> _EXERCISE BRIEF_
The answer must be every line below that contains the string "down".

> _DATA FOR REVIEW_
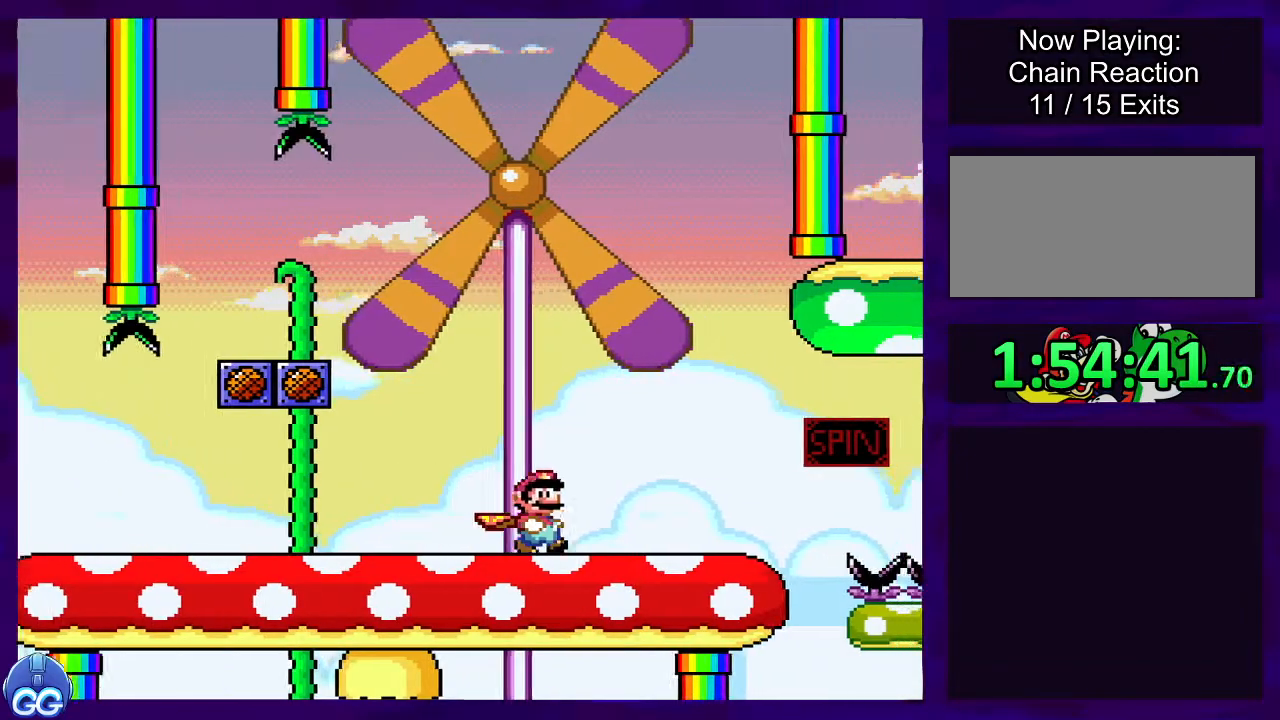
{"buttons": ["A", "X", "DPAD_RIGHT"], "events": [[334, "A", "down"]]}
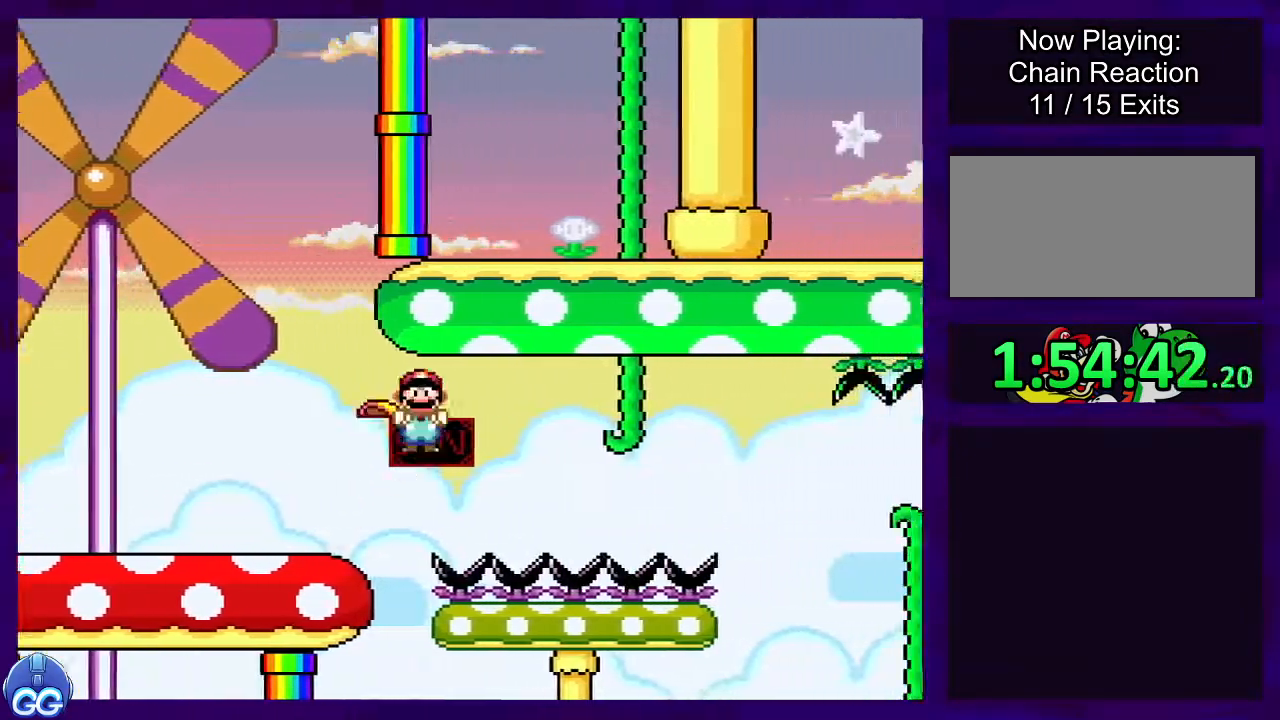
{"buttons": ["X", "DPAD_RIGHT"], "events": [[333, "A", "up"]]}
--
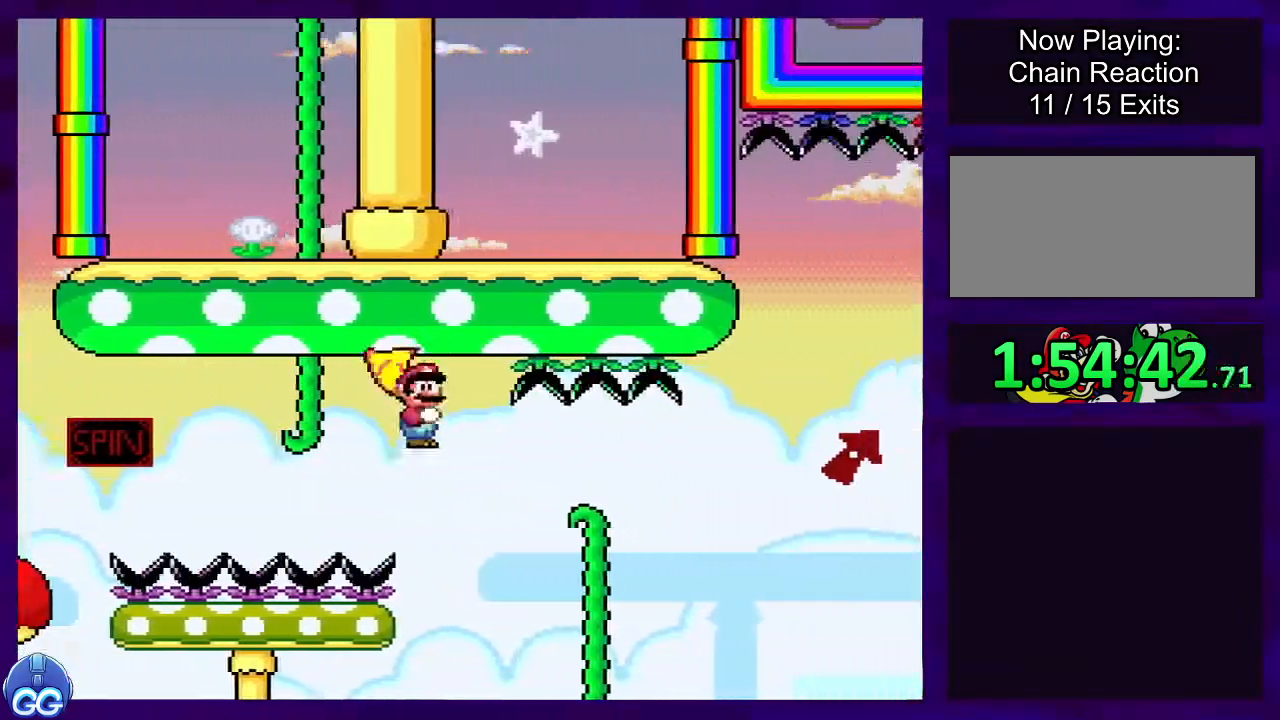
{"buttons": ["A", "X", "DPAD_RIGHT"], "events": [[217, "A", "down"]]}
---
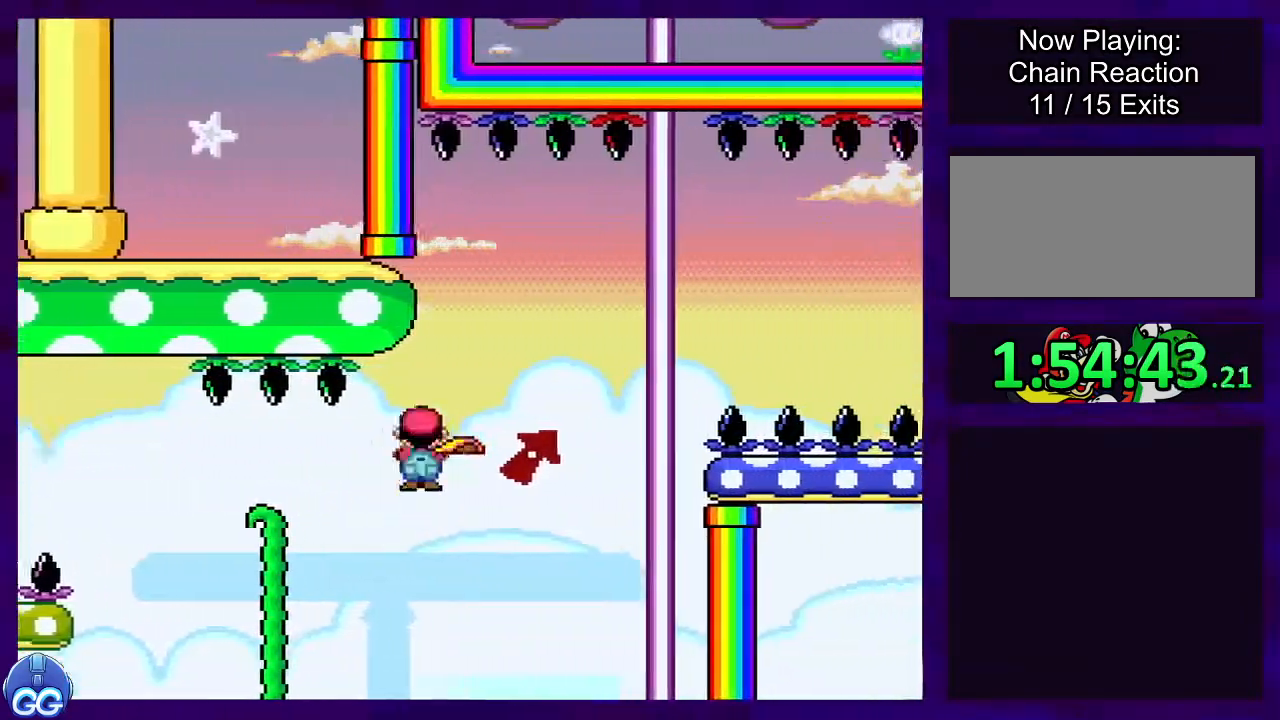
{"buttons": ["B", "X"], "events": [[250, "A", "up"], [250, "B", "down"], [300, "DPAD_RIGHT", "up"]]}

> _EXPECTED OUTPUT_
{"buttons": ["A", "X", "DPAD_RIGHT"], "events": [[334, "A", "down"]]}
{"buttons": ["A", "X", "DPAD_RIGHT"], "events": [[217, "A", "down"]]}
{"buttons": ["B", "X"], "events": [[250, "A", "up"], [250, "B", "down"], [300, "DPAD_RIGHT", "up"]]}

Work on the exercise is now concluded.